Et ce sublime titre Bientôt les vivants, pouvez-vous nous dire d’où il vient ?

A. D. - Il vient d’un poème de Kateb Yacine, Poussière de juillet : « Le sang reprend racine / Oui / Nous avons tout oublié / Mais notre terre / En enfance tombée / Sa vieille ardeur se rallume / Et même fusillés / Les hommes s’arrachent la terre / Et même fusillés / Ils tirent la terre à eux / Comme une couverture / Et bientôt les vivants n’auront plus où dormir. »

Il évoque le poids des morts de la guerre d’indépendance qui empêche les vivants de vivre. En isolant ce syntagme « bientôt les vivants », on retourne le poids un peu tragique du poème et on va vers quelque chose de plus lumineux qui est, je crois, le trajet du roman.

 

En quoi les romans sont-ils nécessaires pour raconter les événements tragiques de l’Histoire ?

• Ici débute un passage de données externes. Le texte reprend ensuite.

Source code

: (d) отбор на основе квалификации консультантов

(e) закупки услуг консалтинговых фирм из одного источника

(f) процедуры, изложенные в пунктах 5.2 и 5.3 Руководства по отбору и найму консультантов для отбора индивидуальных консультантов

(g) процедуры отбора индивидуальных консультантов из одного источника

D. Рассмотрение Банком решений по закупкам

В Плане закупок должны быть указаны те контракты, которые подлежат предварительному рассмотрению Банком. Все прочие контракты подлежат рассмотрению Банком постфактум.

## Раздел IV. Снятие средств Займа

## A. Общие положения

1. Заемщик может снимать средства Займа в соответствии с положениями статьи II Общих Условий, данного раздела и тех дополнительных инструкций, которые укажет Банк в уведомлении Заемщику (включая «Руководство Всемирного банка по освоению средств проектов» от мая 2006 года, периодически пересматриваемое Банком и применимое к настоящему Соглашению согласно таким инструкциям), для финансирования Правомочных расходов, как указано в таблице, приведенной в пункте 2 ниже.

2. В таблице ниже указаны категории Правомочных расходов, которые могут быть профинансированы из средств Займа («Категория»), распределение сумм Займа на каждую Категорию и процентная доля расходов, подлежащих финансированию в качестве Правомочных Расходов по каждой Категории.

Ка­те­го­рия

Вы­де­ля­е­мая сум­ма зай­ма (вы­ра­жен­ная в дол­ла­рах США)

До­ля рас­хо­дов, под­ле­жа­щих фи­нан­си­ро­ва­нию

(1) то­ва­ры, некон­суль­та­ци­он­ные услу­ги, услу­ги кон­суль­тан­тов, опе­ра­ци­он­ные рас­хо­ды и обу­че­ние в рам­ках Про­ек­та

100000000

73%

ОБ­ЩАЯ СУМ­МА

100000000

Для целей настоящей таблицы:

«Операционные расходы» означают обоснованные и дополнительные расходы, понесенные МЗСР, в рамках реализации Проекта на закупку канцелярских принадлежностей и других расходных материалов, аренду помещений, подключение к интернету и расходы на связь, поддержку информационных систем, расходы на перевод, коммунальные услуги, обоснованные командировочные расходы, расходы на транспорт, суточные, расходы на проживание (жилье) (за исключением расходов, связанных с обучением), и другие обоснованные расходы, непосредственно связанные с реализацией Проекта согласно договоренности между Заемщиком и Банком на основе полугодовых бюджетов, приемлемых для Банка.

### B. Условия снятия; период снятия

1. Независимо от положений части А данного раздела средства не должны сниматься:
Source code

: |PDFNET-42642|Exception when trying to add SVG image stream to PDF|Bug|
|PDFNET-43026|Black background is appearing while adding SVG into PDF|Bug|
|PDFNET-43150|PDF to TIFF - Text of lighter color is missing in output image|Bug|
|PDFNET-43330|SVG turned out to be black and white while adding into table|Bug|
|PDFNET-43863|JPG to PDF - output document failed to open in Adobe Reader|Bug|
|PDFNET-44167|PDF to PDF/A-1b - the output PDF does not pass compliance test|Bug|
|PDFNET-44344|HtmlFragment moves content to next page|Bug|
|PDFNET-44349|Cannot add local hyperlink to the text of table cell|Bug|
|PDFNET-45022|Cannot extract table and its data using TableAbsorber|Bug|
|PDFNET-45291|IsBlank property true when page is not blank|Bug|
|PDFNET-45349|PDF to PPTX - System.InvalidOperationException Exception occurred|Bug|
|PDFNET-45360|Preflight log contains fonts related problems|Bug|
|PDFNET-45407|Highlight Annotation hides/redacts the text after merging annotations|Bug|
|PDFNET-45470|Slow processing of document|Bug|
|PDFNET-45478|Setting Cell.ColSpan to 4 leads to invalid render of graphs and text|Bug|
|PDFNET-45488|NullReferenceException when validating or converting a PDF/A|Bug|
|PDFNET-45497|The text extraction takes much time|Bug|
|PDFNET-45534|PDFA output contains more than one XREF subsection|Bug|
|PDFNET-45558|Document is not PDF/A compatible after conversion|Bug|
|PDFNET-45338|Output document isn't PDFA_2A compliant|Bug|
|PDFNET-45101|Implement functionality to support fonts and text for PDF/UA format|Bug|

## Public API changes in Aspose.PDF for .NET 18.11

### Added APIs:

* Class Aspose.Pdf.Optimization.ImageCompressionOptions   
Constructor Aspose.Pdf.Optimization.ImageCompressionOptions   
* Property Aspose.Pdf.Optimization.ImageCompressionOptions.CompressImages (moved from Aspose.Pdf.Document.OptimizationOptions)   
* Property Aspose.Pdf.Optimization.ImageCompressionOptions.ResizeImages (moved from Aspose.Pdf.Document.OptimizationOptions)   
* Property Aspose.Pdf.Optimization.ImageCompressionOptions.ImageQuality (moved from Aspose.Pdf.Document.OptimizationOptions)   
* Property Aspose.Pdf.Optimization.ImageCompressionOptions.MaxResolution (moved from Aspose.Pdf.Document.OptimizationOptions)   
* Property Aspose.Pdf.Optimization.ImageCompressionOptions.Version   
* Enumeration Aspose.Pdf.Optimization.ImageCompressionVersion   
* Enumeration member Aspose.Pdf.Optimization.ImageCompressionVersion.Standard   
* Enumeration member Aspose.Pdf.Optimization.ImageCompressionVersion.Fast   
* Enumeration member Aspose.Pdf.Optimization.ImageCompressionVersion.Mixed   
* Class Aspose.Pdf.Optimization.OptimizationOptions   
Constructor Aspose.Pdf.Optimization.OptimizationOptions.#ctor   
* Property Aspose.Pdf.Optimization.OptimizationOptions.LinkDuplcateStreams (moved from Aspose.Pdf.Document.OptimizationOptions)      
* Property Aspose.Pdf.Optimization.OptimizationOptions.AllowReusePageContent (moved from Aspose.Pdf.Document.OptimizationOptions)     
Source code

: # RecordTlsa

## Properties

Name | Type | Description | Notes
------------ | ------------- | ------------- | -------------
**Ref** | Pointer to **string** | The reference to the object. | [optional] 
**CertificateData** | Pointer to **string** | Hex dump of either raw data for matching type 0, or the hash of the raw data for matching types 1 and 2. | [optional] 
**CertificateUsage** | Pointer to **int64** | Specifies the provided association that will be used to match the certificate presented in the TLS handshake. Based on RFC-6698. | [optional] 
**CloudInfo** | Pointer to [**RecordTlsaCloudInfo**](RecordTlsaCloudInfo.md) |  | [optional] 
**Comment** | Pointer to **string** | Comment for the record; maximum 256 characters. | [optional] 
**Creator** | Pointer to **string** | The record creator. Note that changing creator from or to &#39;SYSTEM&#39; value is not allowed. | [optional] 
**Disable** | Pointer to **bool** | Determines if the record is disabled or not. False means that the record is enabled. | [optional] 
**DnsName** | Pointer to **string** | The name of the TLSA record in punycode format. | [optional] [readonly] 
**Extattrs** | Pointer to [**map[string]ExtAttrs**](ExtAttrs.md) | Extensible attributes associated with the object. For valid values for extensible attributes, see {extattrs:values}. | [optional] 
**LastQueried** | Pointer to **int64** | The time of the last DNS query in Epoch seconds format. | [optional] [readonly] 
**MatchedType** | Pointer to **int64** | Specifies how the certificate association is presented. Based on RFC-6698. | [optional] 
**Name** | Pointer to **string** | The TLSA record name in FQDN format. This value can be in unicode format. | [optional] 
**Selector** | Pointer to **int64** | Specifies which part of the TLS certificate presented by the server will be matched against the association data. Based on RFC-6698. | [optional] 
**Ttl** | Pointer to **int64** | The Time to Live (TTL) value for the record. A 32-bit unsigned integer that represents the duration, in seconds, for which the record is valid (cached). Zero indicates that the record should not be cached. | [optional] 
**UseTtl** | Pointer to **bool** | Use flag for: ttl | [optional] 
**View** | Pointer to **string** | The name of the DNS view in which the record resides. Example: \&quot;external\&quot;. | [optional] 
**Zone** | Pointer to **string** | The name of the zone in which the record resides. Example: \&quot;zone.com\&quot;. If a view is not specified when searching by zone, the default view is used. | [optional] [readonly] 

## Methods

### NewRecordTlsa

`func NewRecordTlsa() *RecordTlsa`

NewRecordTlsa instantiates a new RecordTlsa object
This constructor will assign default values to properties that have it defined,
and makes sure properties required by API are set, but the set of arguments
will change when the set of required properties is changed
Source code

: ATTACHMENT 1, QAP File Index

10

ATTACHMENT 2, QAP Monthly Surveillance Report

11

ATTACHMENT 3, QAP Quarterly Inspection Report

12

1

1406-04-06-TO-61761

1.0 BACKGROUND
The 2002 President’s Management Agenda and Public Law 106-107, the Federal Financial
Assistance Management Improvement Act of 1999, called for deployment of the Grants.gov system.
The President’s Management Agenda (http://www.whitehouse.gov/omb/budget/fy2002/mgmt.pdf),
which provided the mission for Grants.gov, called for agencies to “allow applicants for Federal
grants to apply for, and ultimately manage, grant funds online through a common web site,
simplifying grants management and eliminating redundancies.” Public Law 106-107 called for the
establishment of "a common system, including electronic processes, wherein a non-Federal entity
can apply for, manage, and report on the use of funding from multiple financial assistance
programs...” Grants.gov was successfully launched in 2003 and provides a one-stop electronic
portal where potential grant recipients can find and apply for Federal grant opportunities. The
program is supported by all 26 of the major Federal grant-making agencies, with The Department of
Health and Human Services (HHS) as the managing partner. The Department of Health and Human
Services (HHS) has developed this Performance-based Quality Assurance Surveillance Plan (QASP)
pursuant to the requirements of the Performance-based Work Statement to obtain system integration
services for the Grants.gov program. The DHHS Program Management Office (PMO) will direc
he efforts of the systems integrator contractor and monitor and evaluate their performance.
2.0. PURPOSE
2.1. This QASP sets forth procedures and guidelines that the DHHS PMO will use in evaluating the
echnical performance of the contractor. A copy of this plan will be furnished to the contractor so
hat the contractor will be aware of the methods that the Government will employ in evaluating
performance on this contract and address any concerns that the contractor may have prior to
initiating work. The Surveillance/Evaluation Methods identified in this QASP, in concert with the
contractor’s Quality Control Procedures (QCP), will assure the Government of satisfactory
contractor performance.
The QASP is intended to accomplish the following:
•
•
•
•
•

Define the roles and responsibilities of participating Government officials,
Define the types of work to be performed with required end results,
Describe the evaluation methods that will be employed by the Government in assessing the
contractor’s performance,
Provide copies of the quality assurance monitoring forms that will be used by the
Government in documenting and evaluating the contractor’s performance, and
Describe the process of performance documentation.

A. D. - Parce que je crois qu’on ne comprend rien à cette guerre si on fait une entrée par l’idéologie. Il faut s’intéresser à des trajectoires individuelles, des chemins d’existence qui se trouvent percutés par les événements, pour toutes sortes de raisons, pas toujours politiques ou idéologiques. Les raconter à hauteur d’hommes, c’est se placer à côté de personnages qui ne savent pas comment l’histoire va se terminer.

 

 

Le roman s’ouvre sur une soirée ordinaire dans le village de Sidi Youssef jusqu’à l’irruption de la violence aveugle. Avant cela, il y aura eu la vie ordinaire de Selma et de sa famille, de sa jolie cousine Maya, du troublant Adel, palefrenier au centre équestre où la jeune fille rencontre Sheitan, le cheval terrible qu’elle se met en devoir de sauver. Peut-être pour oublier les tensions de plus en plus fortes entre son père et son oncle autour des événements qui agitent le pays. À travers ces trajectoires, absolument incarnées et profondément métaphoriques, Amina Damerdji réussit à éclairer une des tragédies de l’Algérie contemporaine d’une intelligence subtile et d’une sensibilité lumineuse.